Retype the listing below exactly, pictures removed.

╭─ RECORDS PROVIDED

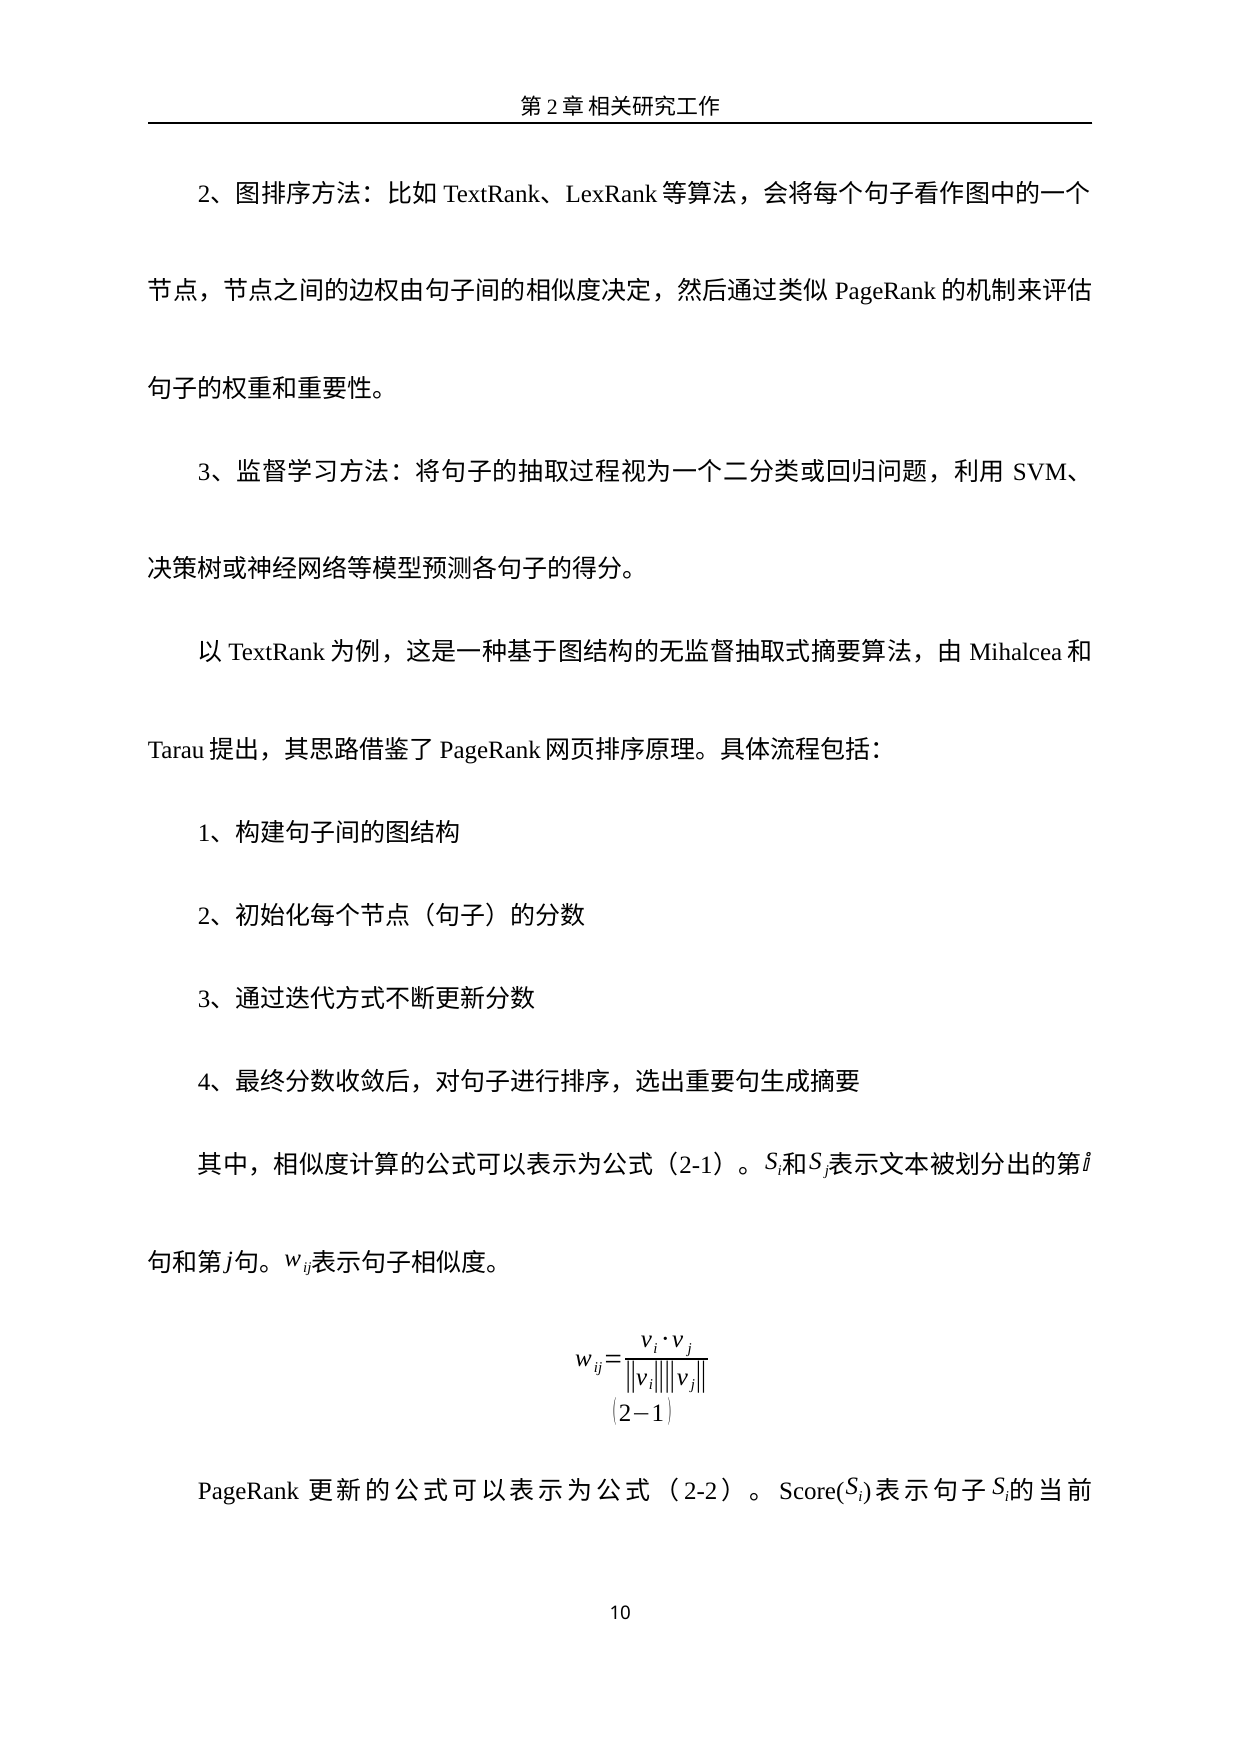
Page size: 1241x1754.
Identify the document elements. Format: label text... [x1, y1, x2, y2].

text 3、通过迭代方式不断更新分数 [148, 964, 1092, 1029]
text 2、初始化每个节点（句子）的分数 [148, 881, 1092, 946]
text 4、最终分数收敛后，对句子进行排序，选出重要句生成摘要 [148, 1047, 1092, 1112]
text 1、构建句子间的图结构 [148, 798, 1092, 863]
text 3、监督学习方法：将句子的抽取过程视为一个二分类或回归问题，利用SVM、决策树或神经网络等模型预测各句子的得分。 [148, 437, 1092, 599]
text 以TextRank为例，这是一种基于图结构的无监督抽取式摘要算法，由Mihalcea和Tarau提出，其思路借鉴了PageRank网页排序原理。具体流程包括： [148, 617, 1092, 780]
text PageRank更新的公式可以表示为公式（2-2）。Score()表示句子的当前 PageRank 分数，代表句子的重要性或“权重”。表示阻尼系数（damping factor），通常设为 0.85，模拟“随机游走”过程中跳转到任意句子的概率。N()表示与在句子相似度图中直接相连的邻居句子集合。deg()表示句子的度（degree），即它在图中连出的邻居数量，用于对邻居的影响力进行归一化。 [148, 1456, 1092, 1521]
text 其中，相似度计算的公式可以表示为公式（2-1）。和表示文本被划分出的第句和第句。表示句子相似度。 [148, 1131, 1092, 1293]
text 2、图排序方法：比如TextRank、LexRank等算法，会将每个句子看作图中的一个节点，节点之间的边权由句子间的相似度决定，然后通过类似PageRank的机制来评估句子的权重和重要性。 [148, 159, 1092, 419]
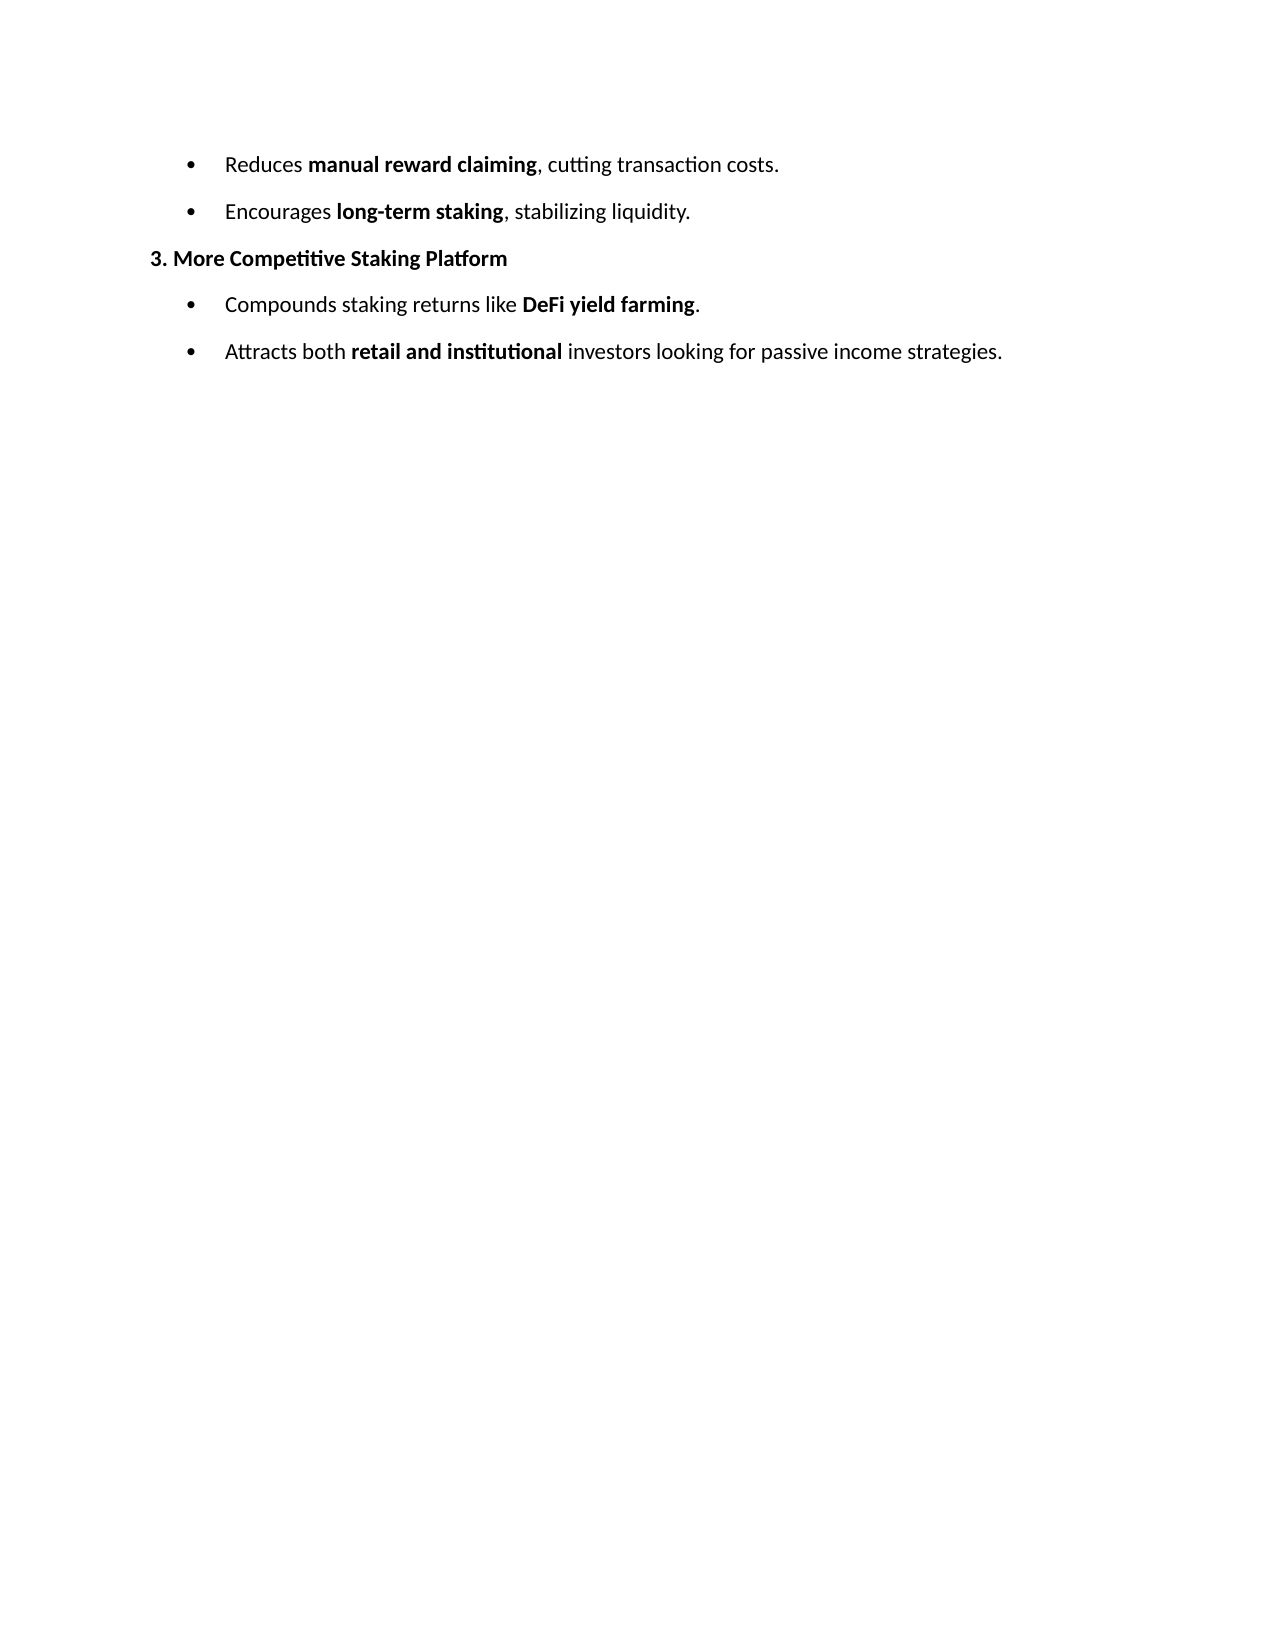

╰─

--- RESULT ---
Page size: 1241x1754.
Identify the document elements. Format: label text... [x1, y1, x2, y2].

text 3、通过迭代方式不断更新分数 [148, 964, 1092, 1029]
text 2、初始化每个节点（句子）的分数 [148, 881, 1092, 946]
text 4、最终分数收敛后，对句子进行排序，选出重要句生成摘要 [148, 1047, 1092, 1112]
text 1、构建句子间的图结构 [148, 798, 1092, 863]
text 3、监督学习方法：将句子的抽取过程视为一个二分类或回归问题，利用SVM、决策树或神经网络等模型预测各句子的得分。 [148, 437, 1092, 599]
text 以TextRank为例，这是一种基于图结构的无监督抽取式摘要算法，由Mihalcea和Tarau提出，其思路借鉴了PageRank网页排序原理。具体流程包括： [148, 617, 1092, 780]
text PageRank更新的公式可以表示为公式（2-2）。Score()表示句子的当前 PageRank 分数，代表句子的重要性或“权重”。表示阻尼系数（damping factor），通常设为 0.85，模拟“随机游走”过程中跳转到任意句子的概率。N()表示与在句子相似度图中直接相连的邻居句子集合。deg()表示句子的度（degree），即它在图中连出的邻居数量，用于对邻居的影响力进行归一化。 [148, 1456, 1092, 1521]
text 其中，相似度计算的公式可以表示为公式（2-1）。和表示文本被划分出的第句和第句。表示句子相似度。 [148, 1131, 1092, 1293]
text 2、图排序方法：比如TextRank、LexRank等算法，会将每个句子看作图中的一个节点，节点之间的边权由句子间的相似度决定，然后通过类似PageRank的机制来评估句子的权重和重要性。 [148, 159, 1092, 419]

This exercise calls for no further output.